WORK INSTRUCTION: Going through the entries below, tally the lines that hold the word "TRIANGLE" and state the result alone.

Stored data:
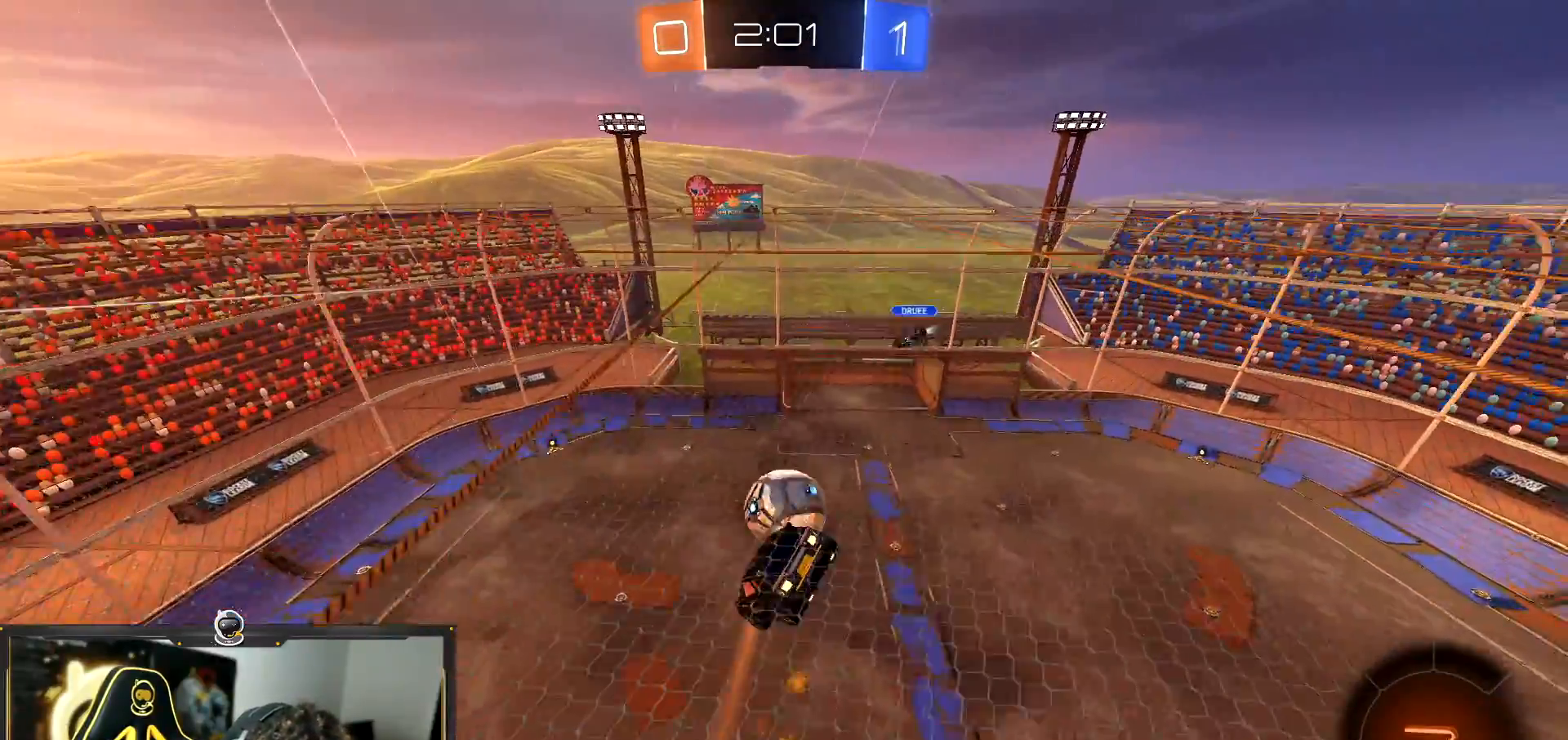
{"dt_ms": 500, "buttons": ["R2"], "left_stick": "up-right", "events": [[133, "R1", "up"], [217, "left_stick", "down-right"], [400, "left_stick", "center"], [450, "left_stick", "up-right"]]}
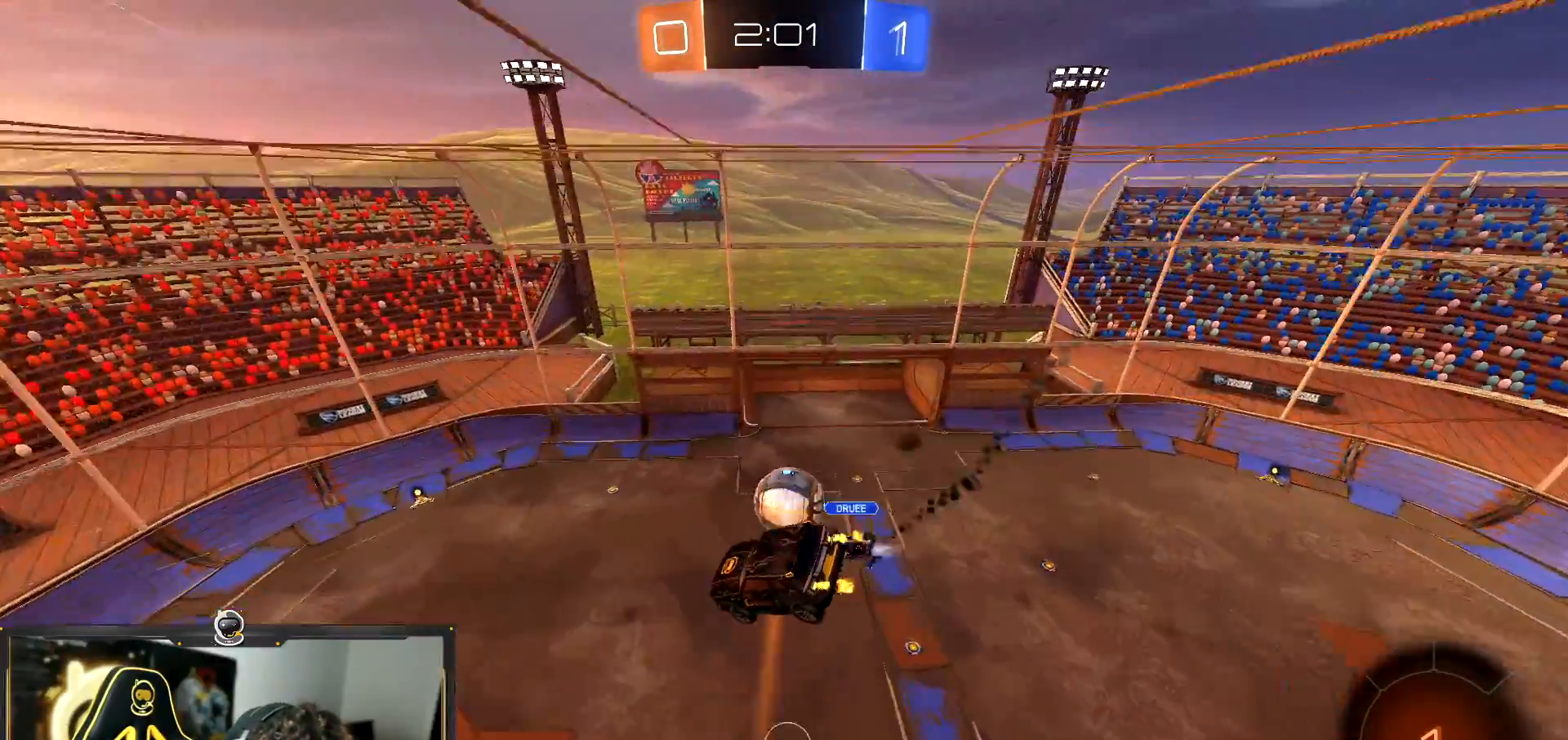
{"dt_ms": 501, "buttons": ["R2"], "left_stick": "up", "events": [[200, "left_stick", "center"], [467, "left_stick", "up"]]}
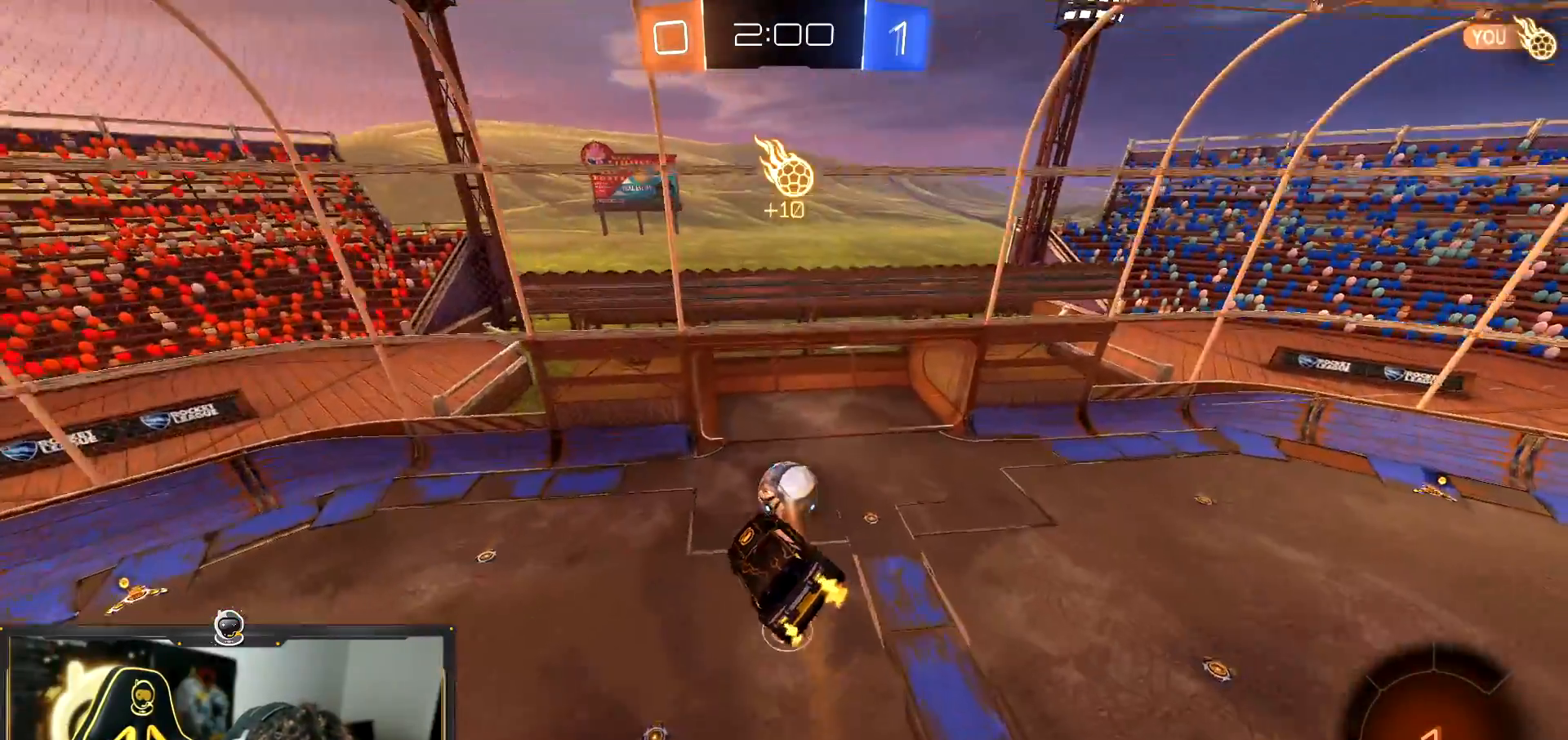
{"dt_ms": 500, "buttons": ["R2"], "left_stick": "down-right", "events": [[50, "left_stick", "center"], [300, "left_stick", "up-right"], [350, "L1", "down"], [484, "left_stick", "down-right"], [500, "L1", "up"]]}
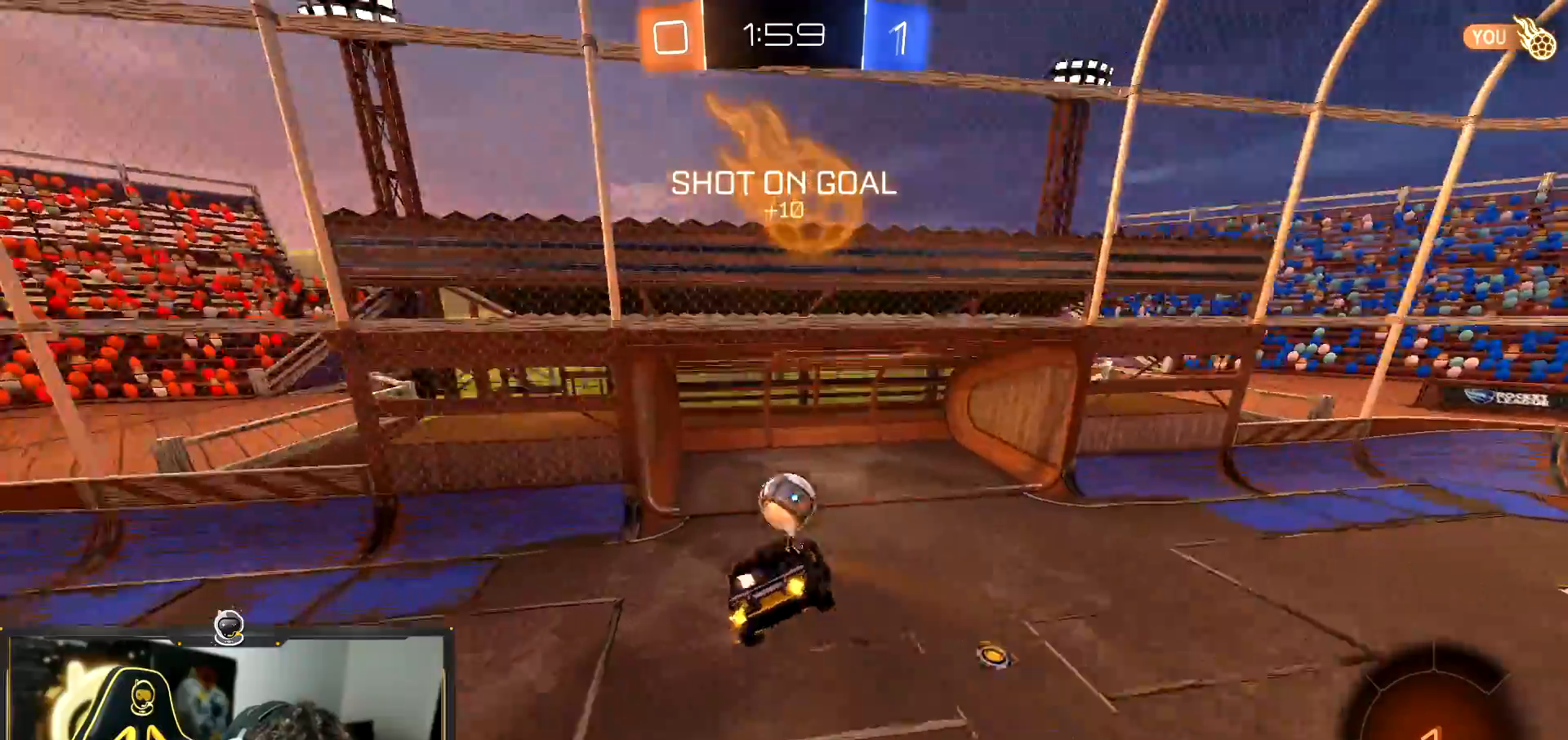
{"dt_ms": 501, "buttons": [], "left_stick": "center", "events": [[217, "left_stick", "center"], [317, "R2", "up"]]}
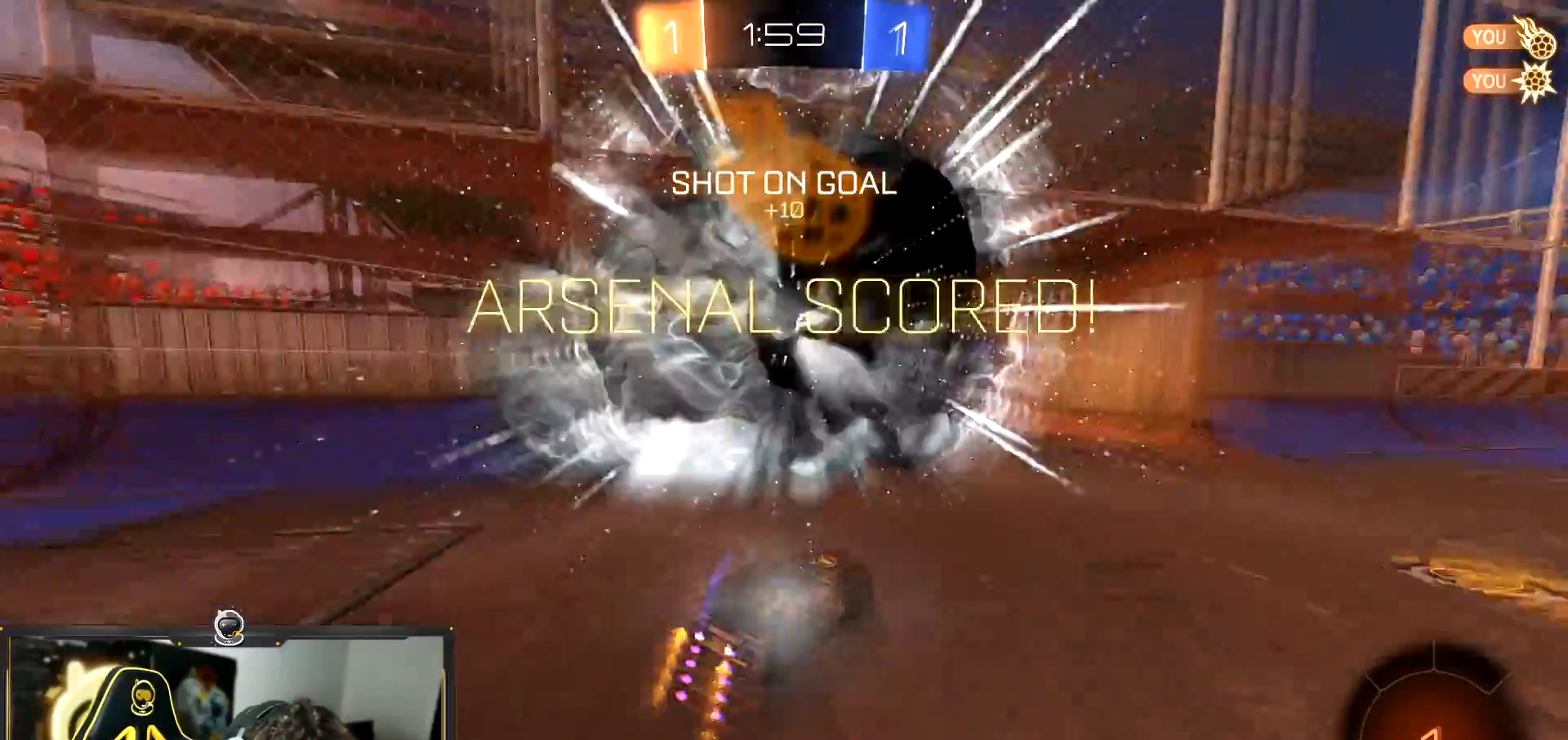
{"dt_ms": 500, "buttons": ["TRIANGLE", "L1"], "left_stick": "down-left", "events": [[116, "left_stick", "down-right"], [217, "L1", "down"], [417, "left_stick", "down-left"], [450, "TRIANGLE", "down"]]}
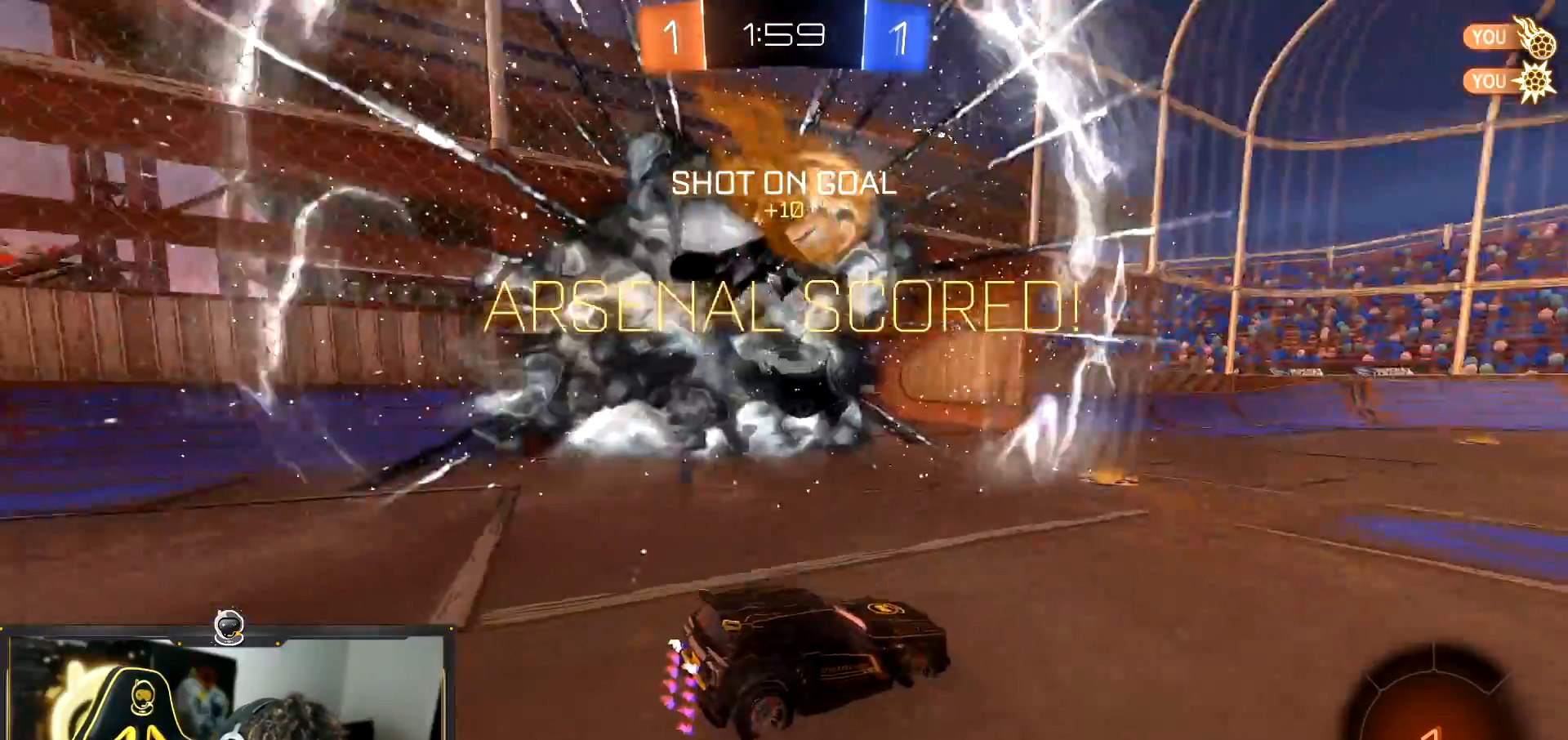
{"dt_ms": 501, "buttons": ["L1", "R1", "R2"], "left_stick": "down-right", "events": [[17, "TRIANGLE", "up"], [234, "left_stick", "center"], [351, "R2", "down"], [401, "R1", "down"], [484, "left_stick", "down-right"]]}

TASK RESPONSE: 2